Tenho uma pessoa querida que está passando pela mesma aflição de ter que afastar-se da leitura. A escuridão cresce e mistura-se às letras negras impressas no papel. E, junto a estas letras que desaparecem, some aquele sentimento de participação e testemunho das proezas de personagens maravilhosos, como os inúmeros contidos nas mil e uma histórias de Cheherazade. A sensação de vazio neste momento é como a de um diabético que é proibido de ingerir açúcar, ou de um velocista que não pode mais correr.

Sei que isso poderá acontecer comigo. A genética é infalível, assim como a consciência de sua comprovação. O tempo persegue o seu objetivo, que trata-se de encaminhar-nos aos nossos destinos. A partir do momento que o meu poderá tratar-se da privação da leitura, procuro seguir o exemplo deste grande autor.

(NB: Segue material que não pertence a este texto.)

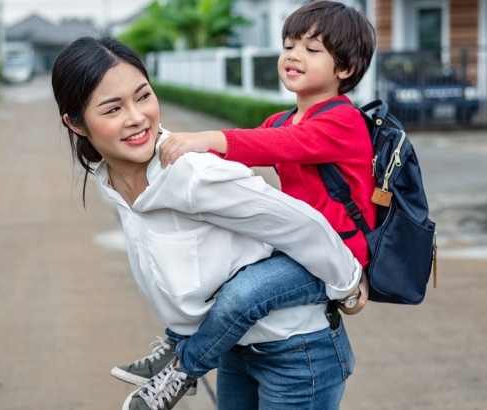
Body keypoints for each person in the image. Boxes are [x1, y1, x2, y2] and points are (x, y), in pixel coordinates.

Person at [51, 34, 362, 410]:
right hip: (236, 349)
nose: (137, 118)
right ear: (76, 123)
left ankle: (184, 366)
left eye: (143, 96)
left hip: (297, 353)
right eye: (113, 109)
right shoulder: (110, 176)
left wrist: (348, 284)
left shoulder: (194, 174)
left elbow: (303, 225)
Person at [122, 1, 376, 403]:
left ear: (344, 69)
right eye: (289, 44)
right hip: (295, 249)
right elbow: (244, 149)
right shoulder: (283, 119)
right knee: (218, 280)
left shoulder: (343, 121)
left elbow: (275, 146)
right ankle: (176, 343)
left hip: (335, 251)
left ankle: (183, 369)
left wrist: (206, 137)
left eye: (312, 49)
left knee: (244, 296)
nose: (293, 55)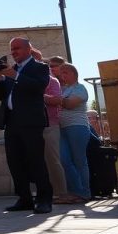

Borges, para proteger-se de sua sina, procurou absorver a maior quantidade de estudos que pôde por toda a vida. Por fim, tornou-se algo similar ao aleph que descreveu num de seus contos. Era capaz de conter, num único ponto — que seria ele próprio — a amostragem de toda a diversidade de acontecimentos, sabedoria, paisagens e personagens existentes no Universo. E é por isso mesmo que o vejo caminhar por seu jardim de veredas que bifurcam, craquear folhas e relembrar cada lombada dos livros que mascaravam galáxias diversas, comprimidas em singelos volumes.


*texto publicado em 2005 pela Revista Paradoxos, da Universidade Mackenzie, e posteriormente em diversos sites.